-- INFORMATION follows --
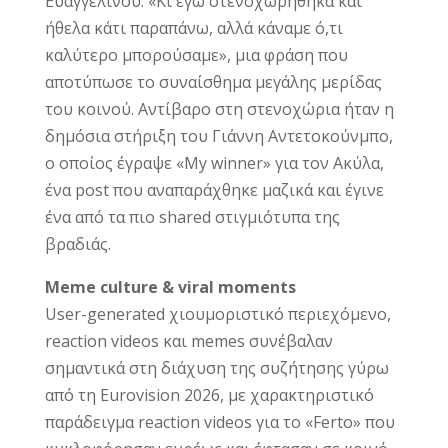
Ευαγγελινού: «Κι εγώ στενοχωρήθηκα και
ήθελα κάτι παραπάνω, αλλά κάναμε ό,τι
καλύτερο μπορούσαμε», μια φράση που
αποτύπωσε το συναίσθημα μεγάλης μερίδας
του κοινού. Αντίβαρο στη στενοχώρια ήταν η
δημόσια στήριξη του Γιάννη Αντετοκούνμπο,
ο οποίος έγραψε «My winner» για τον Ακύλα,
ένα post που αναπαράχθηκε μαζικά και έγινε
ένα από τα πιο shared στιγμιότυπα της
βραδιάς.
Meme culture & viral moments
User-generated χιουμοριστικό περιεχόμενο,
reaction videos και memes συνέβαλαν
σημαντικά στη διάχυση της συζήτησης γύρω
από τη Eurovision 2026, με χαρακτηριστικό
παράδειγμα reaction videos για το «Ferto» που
-- INFORMATION concluded --
- EXERCISE REQUIREMENTS: Transcribe every entry exactly. Leave out the pictures.

- ANSWER BOX:
Ευαγγελινού: «Κι εγώ στενοχωρήθηκα και
ήθελα κάτι παραπάνω, αλλά κάναμε ό,τι
καλύτερο μπορούσαμε», μια φράση που
αποτύπωσε το συναίσθημα μεγάλης μερίδας
του κοινού. Αντίβαρο στη στενοχώρια ήταν η
δημόσια στήριξη του Γιάννη Αντετοκούνμπο,
ο οποίος έγραψε «My winner» για τον Ακύλα,
ένα post που αναπαράχθηκε μαζικά και έγινε
ένα από τα πιο shared στιγμιότυπα της
βραδιάς.
Meme culture & viral moments
User-generated χιουμοριστικό περιεχόμενο,
reaction videos και memes συνέβαλαν
σημαντικά στη διάχυση της συζήτησης γύρω
από τη Eurovision 2026, με χαρακτηριστικό
παράδειγμα reaction videos για το «Ferto» που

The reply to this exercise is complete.